# Requirement
Copy each record below without changing a single word.

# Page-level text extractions
──────────────────────────────
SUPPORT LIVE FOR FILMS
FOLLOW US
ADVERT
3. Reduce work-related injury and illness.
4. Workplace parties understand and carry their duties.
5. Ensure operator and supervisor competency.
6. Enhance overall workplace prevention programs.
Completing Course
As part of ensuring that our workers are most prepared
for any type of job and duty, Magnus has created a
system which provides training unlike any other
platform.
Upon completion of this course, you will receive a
──────────────────────────────
# Result of this exercise
SUPPORT LIVE FOR FILMS
FOLLOW US
ADVERT
3. Reduce work-related injury and illness.
4. Workplace parties understand and carry their duties.
5. Ensure operator and supervisor competency.
6. Enhance overall workplace prevention programs.
Completing Course
As part of ensuring that our workers are most prepared
for any type of job and duty, Magnus has created a
system which provides training unlike any other
platform.
Upon completion of this course, you will receive a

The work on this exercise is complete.